Written task
Among the lines below, copy exactly those from the one with "PW (PWF) horiz" through the one with "Submersible Fire Pumps", counting both ends.

Supplied data
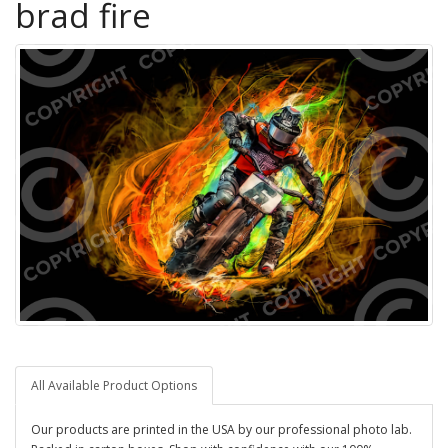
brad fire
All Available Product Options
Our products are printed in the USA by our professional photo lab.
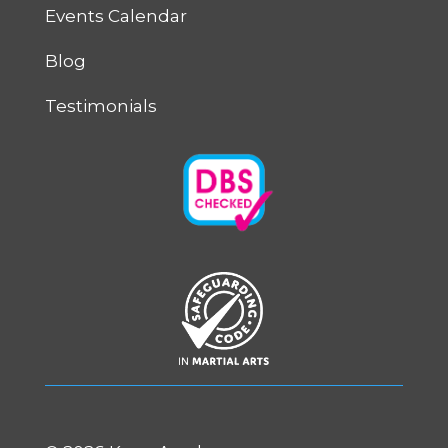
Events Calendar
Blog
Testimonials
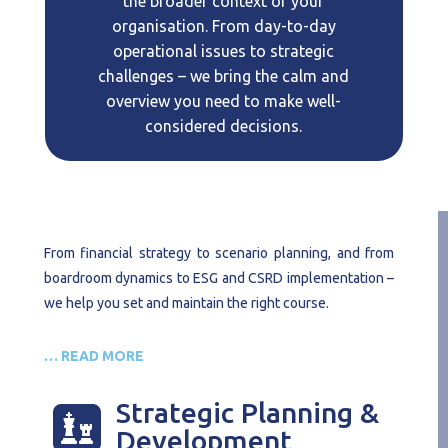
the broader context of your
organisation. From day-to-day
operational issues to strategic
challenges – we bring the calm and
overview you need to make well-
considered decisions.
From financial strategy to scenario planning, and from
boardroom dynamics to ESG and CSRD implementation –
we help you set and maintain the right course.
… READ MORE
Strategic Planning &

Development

* * *

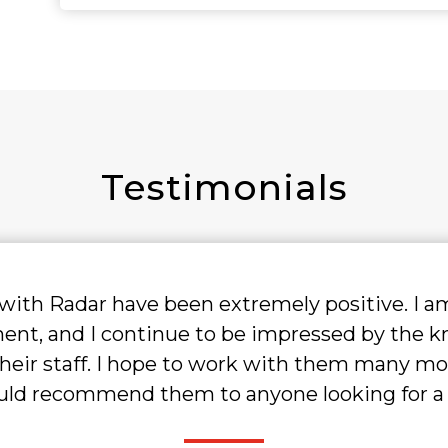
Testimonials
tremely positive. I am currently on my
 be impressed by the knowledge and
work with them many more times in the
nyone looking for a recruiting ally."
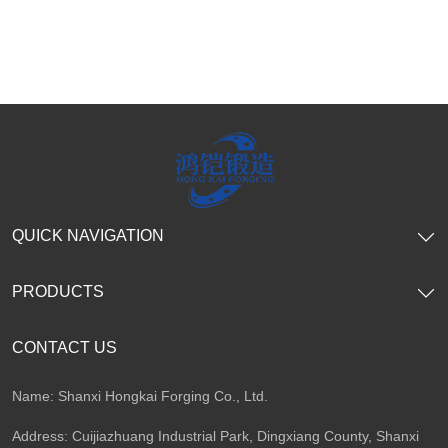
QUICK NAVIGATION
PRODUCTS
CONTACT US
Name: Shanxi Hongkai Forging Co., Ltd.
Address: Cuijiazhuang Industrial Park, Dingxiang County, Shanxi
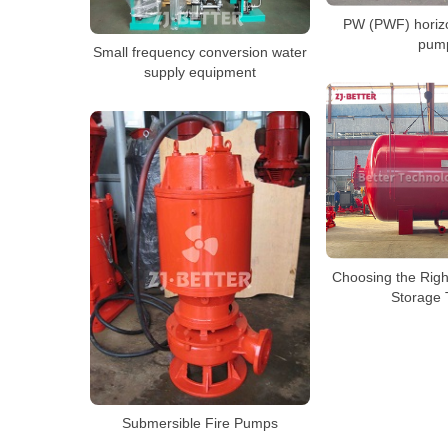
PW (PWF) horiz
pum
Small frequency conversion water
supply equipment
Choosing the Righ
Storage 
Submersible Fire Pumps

Answer space
PW (PWF) horiz
pum
Small frequency conversion water
supply equipment
Choosing the Righ
Storage 
Submersible Fire Pumps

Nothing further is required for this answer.